Spatiotemporal characterisation of dissolved trace elements
A comprehensive investigation was conducted on trace elements (TEs) in the glacier-fed Gandaki River Basin, Central Himalayas Nepal. A total of 93 water samples were collected from 31 locations in pre-monsoon, monsoon and post-monsoon seasons in 2016 to evaluate the concentrations of TEs. Multivariate statistical techniques such as analysis of variance, cluster analysis, principal component analysis, and correlation analysis were applied to investigate the spatiotemporal variations and identify the major sources of the TEs. The results classified most of the TEs into two groups. Group 1 including Cs, Li, Ni, Rb, Sc, Sr, Tl, U and V were from geogenic sources, while Group 2 including Cd, Co, Cr, Cu, Pb, Ti, Y and Zn were impacted by anthropogenic activities. Group 1 showed lower concentrations in the lower-middle and downstream segments with higher precipitation and the highest concentrations during pre-monsoon. In contrast, Group 2 demonstrated higher concentrations in the densely populated lower segments with more agriculture and industries, and the highest concentrations during the post-monsoon season.

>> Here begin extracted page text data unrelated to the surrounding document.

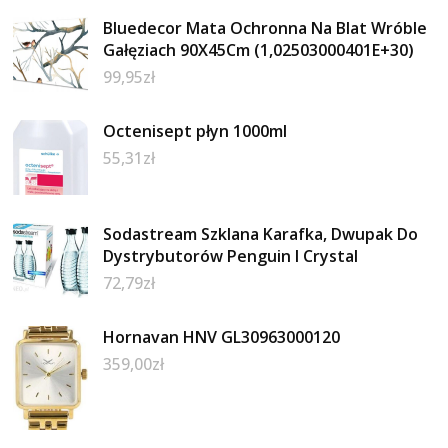
Bluedecor Mata Ochronna Na Blat Wróble
Gałęziach 90X45Cm (1,02503000401E+30)
99,95
zł
Octenisept płyn 1000ml
55,31
zł
Sodastream Szklana Karafka, Dwupak Do
Dystrybutorów Penguin I Crystal
72,79
zł
Hornavan HNV GL30963000120
359,00
zł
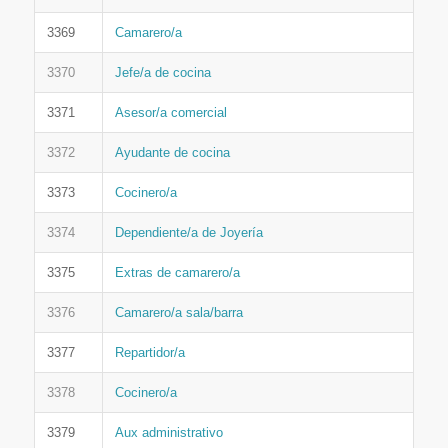
3369
Camarero/a
3370
Jefe/a de cocina
3371
Asesor/a comercial
3372
Ayudante de cocina
3373
Cocinero/a
3374
Dependiente/a de Joyería
3375
Extras de camarero/a
3376
Camarero/a sala/barra
3377
Repartidor/a
3378
Cocinero/a
3379
Aux administrativo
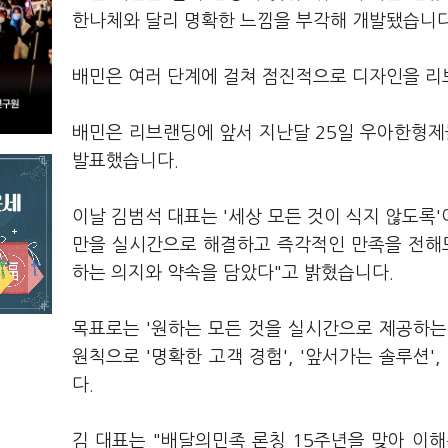
한나체와 달리 명확한 느낌을 부각해 개발됐습니
배민은 여러 단계에 걸쳐 점진적으로 디자인을 
배민은 리브랜딩에 앞서 지난달 25일 우아한형제
발표했습니다.
이날 김범석 대표는 '세상 모든 것이 식지 않도록'
만을 실시간으로 해결하고 즉각적인 만족을 전해
하는 의지와 약속을 담았다"고 밝혔습니다.
목표로는 '원하는 모든 것을 실시간으로 제공하는
원칙으로 '명확한 고객 경험', '앞서가는 솔루션',
다.
김 대표는 "배달의민족 론칭 15주년을 맞아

Comparing to the drinking water limits suggested that special attention should be paid to the elevated concentrations of Zn and As. The results of the study provide a basic guideline for future environmental protection in the Himalaya.
Pant, R. R., Zhang, F., Rehman, F. U., Koirala, M., Rijal, K., & Maskey, R. (2019). Spatiotemporal characterization of dissolved trace elements in the Gandaki River, Central Himalaya Nepal. Journal of Hazardous Materials, 121913.